The oil-price plunge could create a historic precedent in which the US may finally help boost the sinking energy market, albeit involuntarily, instead of benefiting at the expense of others, oil executive Mike Cantrell believes.
The price of US benchmark West Texas Intermediate (WTI) contract for May finished trading on Monday in negative territory for the first time in history, falling to -$37.63 per barrel. Despite briefly bouncing back on Tuesday, the futures then tumbled again below zero before rising on Wednesday to $11.
The situation is caused partly by the lack of storage capacity, amid a historic demand shock triggered by the coronavirus pandemic. However, it’s not those working in the oil fields, but traders, who are sending crude prices into a tailspin, an oil industry insider told RT.

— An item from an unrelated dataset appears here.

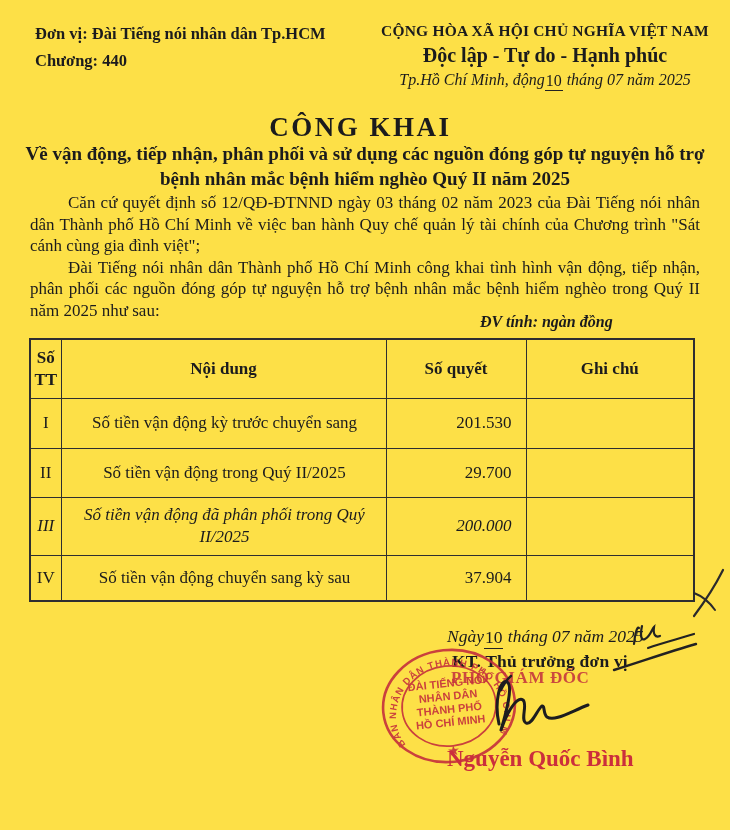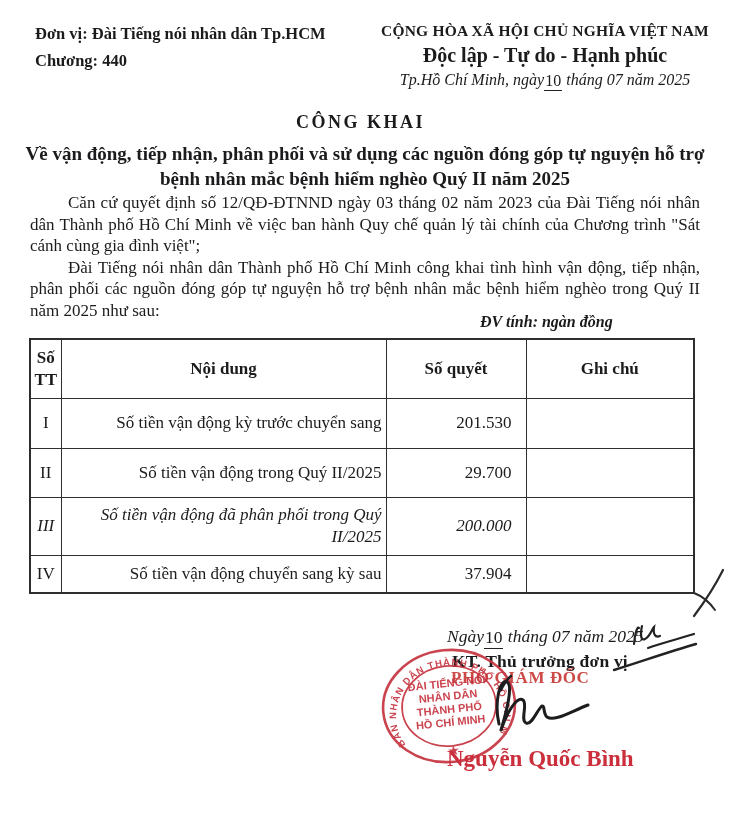"Đơn vị: Đài Tiếng nói" .page { background: #ffffff -> #fde047 }
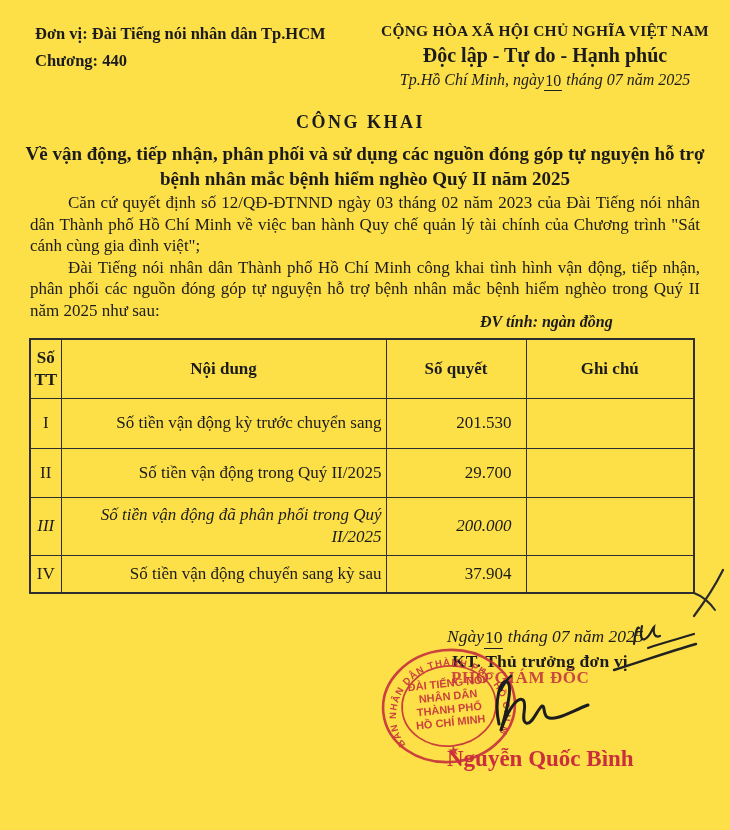"Tp.Hồ Chí Minh, ngày" span { text: ngày -> động }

“It’s not oil and gas producers doing this, it’s traders on the market. They got caught with negative positions, when they were extremely long – in other words they had to pay someone to take barrels that they did not want to take,” said Cantrell, who is Co-Chair & Board Member of Oklahoma Energy Producers Alliance and Chairman of Postwood Energy LLC.

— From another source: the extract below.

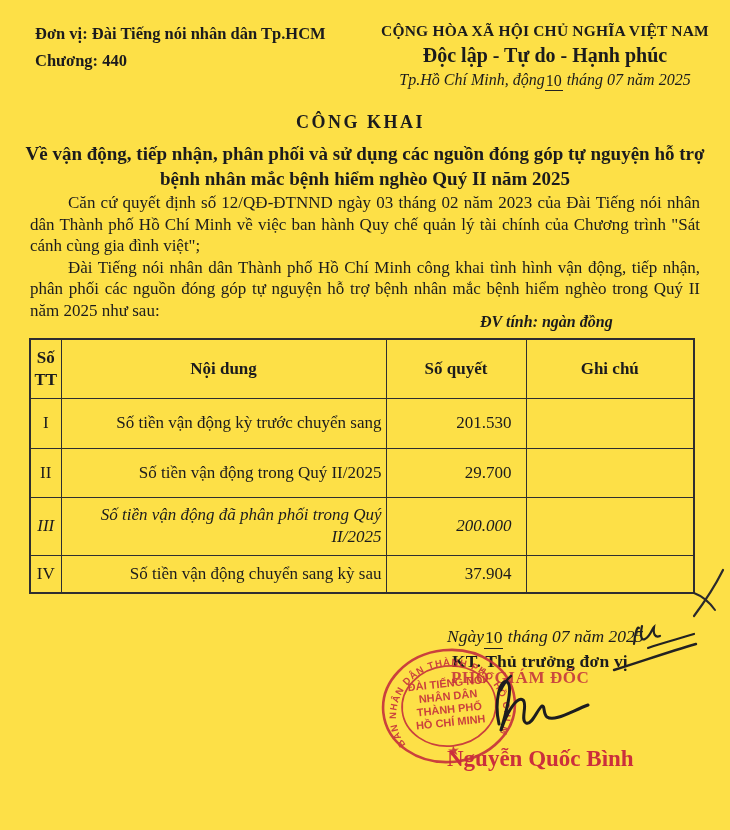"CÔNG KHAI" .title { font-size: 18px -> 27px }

As for producers, if they don’t have storage capacity, they’ll just have to shut their wells, slashing overall US production by at least a third. The industry expert believes that half of American oil production or even more could go offline after Monday’s market rout, while most US shale producers are doomed.
“Probably for the first time in history the US market is doing its fair share to balance the markets involuntarily,” Cantrell told RT.
He added that it is “totally unacceptable” that the US increased its production at the expense of Russia and Saudi Arabia, who were cutting output to boost prices. While the US government cannot force all companies to stop pumping oil, there are still statutory provisions in the law that prohibit wasting natural resources. For example, there is a statute in Oklahoma that prohibits oil to be sold below its actual value, the oil industrialist says.
“They have not only the power but the responsibility to shut everything right now,” Cantrell stressed, adding that he hopes that the authorities do not allow any wasteful production and introduce some caps.
However, it seems only small producers, that account for around 20 percent of total US production, are in favor of limiting output. Despite the unprecedented situation on the market, which is flooded due to the destruction of demand inflicted by the worldwide coronavirus shutdowns, bigger corporations would rather go out of business before they do that, the oil executive noted. The pandemic did become the last nail in the coffin for US shale companies, as they initially were not meant to survive for long, except for some heavyweights of the Permian Basin, like Concho, EOG and Pioneer.
“If we had not had the coronavirus we would have half of those companies going bankrupt anyway this year,” he said, explaining that their business model is the problem, as they have to constantly drill, requiring massive funds. “I’d be shocked if the government bailed out the shale drillers.”
“It’s three to five years before US production gets back to the level it is now,” the analyst concludes. “Tens of thousands of people are going be laid off. It’s a bloodbath in our economy in the US.”